A velha pôs-se a falar com outro homem que pedia informação, e nós três andamos até as escadas indicadas, e subimos em silêncio.
- É por aqui – Jeff nos guiava para um corredor extenso e claro, com vários quartos fechados, todos com uma placa com os dizeres “Entrada somente com acompanhamento médico”. Eu olhava aquele local com uma ponta de terror e ansiedade. Queria terminar aquilo logo e fugir daquele hospital o mais rápido possível.
Nós três sentamos numa sala de espera no fim do corredor. Estava vazia e calada, somente com uma televisão ligada para animar os espíritos presentes. Não gostei disso.
- Gerard Way? – Pierre encarava o branco da parede em nossa frente, ignorando por completo a TV. – É esse mesmo seu nome?
- É, sim. Por quê?
Ele riu de maneira desanimada.
- A Hayley falava muito de você. Falava muito. Ela dizia que você era fantástico...
- É mesmo? – meus olhos ficaram úmidos, e esfreguei-os para não acontecer nenhum desastre.
- É. O Sebastien morria de ciúmes... Era engraçado. Agora ele está inconsolável – Jeff murmurou, olhando-me de soslaio.

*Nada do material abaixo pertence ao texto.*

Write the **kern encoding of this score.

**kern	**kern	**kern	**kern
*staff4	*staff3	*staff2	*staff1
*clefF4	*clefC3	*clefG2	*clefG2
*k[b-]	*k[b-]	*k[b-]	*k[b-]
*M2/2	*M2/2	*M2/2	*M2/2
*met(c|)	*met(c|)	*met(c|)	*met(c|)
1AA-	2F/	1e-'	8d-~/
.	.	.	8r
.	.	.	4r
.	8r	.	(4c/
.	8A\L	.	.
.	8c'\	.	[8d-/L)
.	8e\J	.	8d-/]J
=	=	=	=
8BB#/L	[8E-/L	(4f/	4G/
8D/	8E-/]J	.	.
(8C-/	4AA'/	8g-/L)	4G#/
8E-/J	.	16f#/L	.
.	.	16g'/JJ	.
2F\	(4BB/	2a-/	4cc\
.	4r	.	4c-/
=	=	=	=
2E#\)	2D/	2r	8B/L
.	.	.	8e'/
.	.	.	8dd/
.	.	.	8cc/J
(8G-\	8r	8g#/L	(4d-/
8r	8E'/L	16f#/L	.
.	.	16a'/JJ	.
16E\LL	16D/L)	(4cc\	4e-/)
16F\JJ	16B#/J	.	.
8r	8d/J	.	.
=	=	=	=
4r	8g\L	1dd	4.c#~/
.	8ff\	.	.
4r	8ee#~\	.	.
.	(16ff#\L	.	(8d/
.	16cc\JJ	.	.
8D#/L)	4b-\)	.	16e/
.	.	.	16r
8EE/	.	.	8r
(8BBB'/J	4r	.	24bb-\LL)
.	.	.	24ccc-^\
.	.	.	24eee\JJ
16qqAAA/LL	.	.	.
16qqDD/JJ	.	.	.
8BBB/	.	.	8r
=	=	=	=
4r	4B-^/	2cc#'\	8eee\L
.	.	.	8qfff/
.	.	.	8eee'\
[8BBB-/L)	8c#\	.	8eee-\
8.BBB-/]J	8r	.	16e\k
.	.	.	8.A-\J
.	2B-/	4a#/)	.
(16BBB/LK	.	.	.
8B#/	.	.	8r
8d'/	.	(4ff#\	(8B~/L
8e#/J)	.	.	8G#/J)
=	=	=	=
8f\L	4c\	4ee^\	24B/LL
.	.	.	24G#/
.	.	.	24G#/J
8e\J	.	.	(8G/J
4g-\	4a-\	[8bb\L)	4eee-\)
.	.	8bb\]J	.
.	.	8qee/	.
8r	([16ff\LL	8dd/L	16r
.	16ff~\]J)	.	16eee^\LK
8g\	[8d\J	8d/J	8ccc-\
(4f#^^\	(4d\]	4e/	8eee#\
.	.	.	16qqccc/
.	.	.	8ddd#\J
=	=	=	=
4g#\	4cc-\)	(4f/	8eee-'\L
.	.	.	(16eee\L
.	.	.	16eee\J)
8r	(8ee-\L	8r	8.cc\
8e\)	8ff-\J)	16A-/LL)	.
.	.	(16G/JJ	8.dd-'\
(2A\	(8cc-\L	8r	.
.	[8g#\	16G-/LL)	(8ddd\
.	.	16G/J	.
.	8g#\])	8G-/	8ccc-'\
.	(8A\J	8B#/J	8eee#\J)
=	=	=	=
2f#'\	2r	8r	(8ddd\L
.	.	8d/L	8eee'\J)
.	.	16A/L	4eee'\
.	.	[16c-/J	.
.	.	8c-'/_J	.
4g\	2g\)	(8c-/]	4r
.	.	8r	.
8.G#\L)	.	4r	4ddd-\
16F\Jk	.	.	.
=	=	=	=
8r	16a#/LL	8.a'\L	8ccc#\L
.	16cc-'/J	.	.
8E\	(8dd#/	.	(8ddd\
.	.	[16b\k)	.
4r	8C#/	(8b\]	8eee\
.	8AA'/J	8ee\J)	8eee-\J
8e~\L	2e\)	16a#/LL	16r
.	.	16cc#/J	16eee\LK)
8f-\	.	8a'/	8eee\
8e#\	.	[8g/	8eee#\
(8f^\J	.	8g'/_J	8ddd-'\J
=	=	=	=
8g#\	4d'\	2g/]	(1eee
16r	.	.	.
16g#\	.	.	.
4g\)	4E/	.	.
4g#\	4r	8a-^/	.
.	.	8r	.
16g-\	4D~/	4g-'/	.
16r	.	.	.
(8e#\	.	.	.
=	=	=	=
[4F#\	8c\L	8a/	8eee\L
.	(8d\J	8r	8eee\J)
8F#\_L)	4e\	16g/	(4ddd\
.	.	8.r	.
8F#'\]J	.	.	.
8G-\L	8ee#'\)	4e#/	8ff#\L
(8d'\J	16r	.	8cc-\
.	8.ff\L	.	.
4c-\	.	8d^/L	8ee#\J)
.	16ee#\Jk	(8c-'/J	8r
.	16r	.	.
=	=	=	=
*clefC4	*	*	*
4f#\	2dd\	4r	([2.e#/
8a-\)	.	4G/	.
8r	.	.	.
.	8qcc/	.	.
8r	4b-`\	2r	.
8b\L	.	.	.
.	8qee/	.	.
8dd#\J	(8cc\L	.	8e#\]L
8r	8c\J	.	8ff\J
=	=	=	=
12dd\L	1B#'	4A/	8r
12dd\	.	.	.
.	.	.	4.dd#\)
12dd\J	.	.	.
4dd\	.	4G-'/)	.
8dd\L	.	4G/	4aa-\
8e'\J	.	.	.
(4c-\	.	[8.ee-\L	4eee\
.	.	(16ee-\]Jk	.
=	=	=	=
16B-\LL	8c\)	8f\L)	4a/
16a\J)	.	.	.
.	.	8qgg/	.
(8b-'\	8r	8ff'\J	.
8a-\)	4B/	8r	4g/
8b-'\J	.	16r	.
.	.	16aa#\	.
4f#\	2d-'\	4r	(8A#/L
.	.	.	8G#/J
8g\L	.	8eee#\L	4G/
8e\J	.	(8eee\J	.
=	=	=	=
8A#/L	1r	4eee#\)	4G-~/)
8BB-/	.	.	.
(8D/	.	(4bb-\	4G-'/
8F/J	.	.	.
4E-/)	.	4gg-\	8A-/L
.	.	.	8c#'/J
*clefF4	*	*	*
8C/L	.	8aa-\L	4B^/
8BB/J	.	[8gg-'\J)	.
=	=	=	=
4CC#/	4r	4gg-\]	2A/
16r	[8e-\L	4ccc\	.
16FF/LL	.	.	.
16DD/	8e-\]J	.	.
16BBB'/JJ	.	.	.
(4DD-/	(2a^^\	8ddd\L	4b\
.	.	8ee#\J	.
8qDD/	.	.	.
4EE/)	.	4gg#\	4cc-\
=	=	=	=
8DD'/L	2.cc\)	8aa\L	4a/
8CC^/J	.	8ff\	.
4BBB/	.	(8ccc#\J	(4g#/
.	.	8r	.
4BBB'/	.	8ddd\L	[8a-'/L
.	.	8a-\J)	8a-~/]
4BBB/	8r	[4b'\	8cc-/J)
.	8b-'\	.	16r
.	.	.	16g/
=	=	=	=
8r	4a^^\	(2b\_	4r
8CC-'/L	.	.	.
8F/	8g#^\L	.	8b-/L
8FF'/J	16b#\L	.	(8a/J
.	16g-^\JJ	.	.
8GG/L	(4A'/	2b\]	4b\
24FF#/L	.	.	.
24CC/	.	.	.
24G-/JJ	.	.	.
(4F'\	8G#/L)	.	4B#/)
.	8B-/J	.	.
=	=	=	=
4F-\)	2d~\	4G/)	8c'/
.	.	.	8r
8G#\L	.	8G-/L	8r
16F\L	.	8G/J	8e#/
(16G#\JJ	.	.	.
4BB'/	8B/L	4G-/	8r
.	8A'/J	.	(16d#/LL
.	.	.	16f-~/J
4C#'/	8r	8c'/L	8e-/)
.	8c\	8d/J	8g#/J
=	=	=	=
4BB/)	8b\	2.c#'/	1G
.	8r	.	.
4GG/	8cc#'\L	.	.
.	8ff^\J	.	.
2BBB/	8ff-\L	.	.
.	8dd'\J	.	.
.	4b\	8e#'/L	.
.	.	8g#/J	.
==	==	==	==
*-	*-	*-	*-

- Você chegou a conhecer o Seb? –perguntou Pierre.
- Foi na casa da Hay, antes deles saírem. Mas só uma vez. Eles pareciam tão felizes... – comentei, remoendo os fatos de modo melancólico.
- Pois é – Jeff sorriu, e direcionou os olhos para a televisão.
Uma enfermeira saiu de um quarto distante, e nós três a olhamos automaticamente, já que vinha em nossa direção. A moça parou perto de nós, e sua voz soou como um sussurro:
- Vocês três são os visitantes do quarto 405?
Nós assentimos.
- Já podem entrar, mas um de cada vez, por favor. Sebastien acabou de receber a visita de seus pais, que autorizaram a entrada de vocês. Mas peço que não façam muito barulho, ele precisa de paz para se recuperar.
Concordamos mais uma vez, calados, e nos entreolhamos.
- Acho melhor você ir primeiro, Gerard, depois a gente vai – Pierre murmurou e sorriu, como se me desse forças.
- Tudo bem, eu vou ser rápido.
Levantei-me do banco e acenei para os dois, seguindo a enfermeira em direção ao quarto 405.